Rabbi Yitzi Weiner is a great source both for those who wish to engage with other Jews in the area and for Jewish business owners looking to step up their marketing strategies. As a partner at Achim, he works on growing a vibrant Russian community in Baltimore and on reaching out to people of all backgrounds. He has extensive training in graphic design, Web design and video editing.
Wiener, 35, moved to Baltimore from Los Angeles when he was in high school. He went on to attend Ner Israel and then planned to go to medical school. But he realized that his inclination to become a doctor was motivated by a desire to help people — something he could do by working within the Jewish community.
In 2006, Wiener got an opportunity at Congregation Kol Sharon in the Boston area. There, he and a friend from Ner Israel were tasked with creating a transdenominational learning resource meant to transcend the divide between denominations. The program reached 13 local synagogues and institutions. Weiner stayed with the program for nine years. In 2015, he returned to Baltimore with his wife and six children.
What is Achim?
Achim’s main focus historically has been to meet the needs of the Russian community here. But we had this realization that often there is a sense that the people who have less of a Jewish background are the ones looking to learn more. We realized that people looking to find real meaning in Jewish learning are everywhere. As such, we came up with the tagline “Connecting Jews, Together.” Our job is to connect Jews to each other and to help them feel connected to the Almighty, but it is “comma together” because it is not the role of the individual to bring people together. By creating a community, a person is a part of this growing and vibrant kehilla. We want to bring Jews of different backgrounds — religious or nonreligious — together to realize that we have so much more in common than not in common. We need each other so much.
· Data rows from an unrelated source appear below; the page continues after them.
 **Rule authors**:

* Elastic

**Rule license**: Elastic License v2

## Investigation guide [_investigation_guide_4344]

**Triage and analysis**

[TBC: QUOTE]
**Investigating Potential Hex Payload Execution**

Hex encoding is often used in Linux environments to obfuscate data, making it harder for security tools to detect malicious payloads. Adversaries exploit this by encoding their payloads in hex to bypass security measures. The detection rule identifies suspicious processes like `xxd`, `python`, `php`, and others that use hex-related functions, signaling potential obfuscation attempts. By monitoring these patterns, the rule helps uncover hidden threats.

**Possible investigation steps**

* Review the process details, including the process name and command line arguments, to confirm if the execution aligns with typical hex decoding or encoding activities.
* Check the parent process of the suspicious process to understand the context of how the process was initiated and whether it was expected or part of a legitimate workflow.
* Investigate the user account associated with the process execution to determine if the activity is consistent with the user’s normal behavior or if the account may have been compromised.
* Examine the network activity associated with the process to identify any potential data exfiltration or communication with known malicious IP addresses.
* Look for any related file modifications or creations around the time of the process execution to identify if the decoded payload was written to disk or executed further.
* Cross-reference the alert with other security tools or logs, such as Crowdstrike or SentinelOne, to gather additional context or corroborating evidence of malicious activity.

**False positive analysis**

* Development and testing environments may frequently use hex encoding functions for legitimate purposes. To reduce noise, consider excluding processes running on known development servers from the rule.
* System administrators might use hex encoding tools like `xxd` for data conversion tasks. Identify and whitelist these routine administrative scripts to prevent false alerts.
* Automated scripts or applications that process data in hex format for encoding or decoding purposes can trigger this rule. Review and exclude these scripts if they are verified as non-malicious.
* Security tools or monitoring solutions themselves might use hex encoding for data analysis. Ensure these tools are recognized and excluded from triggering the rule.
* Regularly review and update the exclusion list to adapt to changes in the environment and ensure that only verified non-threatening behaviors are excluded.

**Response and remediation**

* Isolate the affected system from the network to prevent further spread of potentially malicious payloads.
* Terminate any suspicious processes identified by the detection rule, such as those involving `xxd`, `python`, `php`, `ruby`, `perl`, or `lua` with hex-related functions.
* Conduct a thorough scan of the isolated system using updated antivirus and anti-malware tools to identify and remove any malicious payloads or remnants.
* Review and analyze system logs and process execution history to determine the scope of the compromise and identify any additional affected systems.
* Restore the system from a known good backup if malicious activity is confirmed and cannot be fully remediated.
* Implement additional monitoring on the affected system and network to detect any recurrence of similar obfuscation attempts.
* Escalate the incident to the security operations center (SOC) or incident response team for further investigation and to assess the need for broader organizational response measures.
What is your day-to-day role?
My job is to be a friend; I am here to help people with their physical and practical needs. I [also] teach a number of classes alongside Rabbi Pesach Diskind, director and founder of Achim. We have transitioned to “deploy” people. There are so many talented teachers in Baltimore that there is no need for Achim to be just Rabbi Diskind and me. We have 11 people teaching in different capacities and a network of about 25 different classes happening weekly and biweekly across the community. I also coordinate a lot of programming and do a lot of marketing.
We also started “Table Talk.” We distribute it to a number of synagogues. Often, there is no answer to the dilemma posed; it is about asking the question. It is all about using the opportunity to be together as family to speak about something meaningful.
Talk about your startup, FirstPage Optimum.
Initially, serving as a marketer and PR rep was just for the Jewish community. But people started asking me to do it for their businesses as well. Marketing is tricky, and if someone does not know how to do it, it can be very expensive. We decided to start a company whose vision is to help the Jewish people but will help more parochial parts as well — a hybrid of a traditional publicist/PR firm and a digital marketing agency.
The idea is to create marketing opportunities that are more credible than regular advertising. People are cynical toward advertising, knowing that it’s paid media. But having content is much more credible. People might block ads with an ad blocker, but they aren’t going to block articles, so getting your business featured in a prominent magazine such as Forbes or The New Yorker, to find something newsworthy about the company itself or to show how they are providing a solution to a problem, they get that exposure. To say that you were featured in a reputable publication, that shows you have been vetted and are different compared with competitors.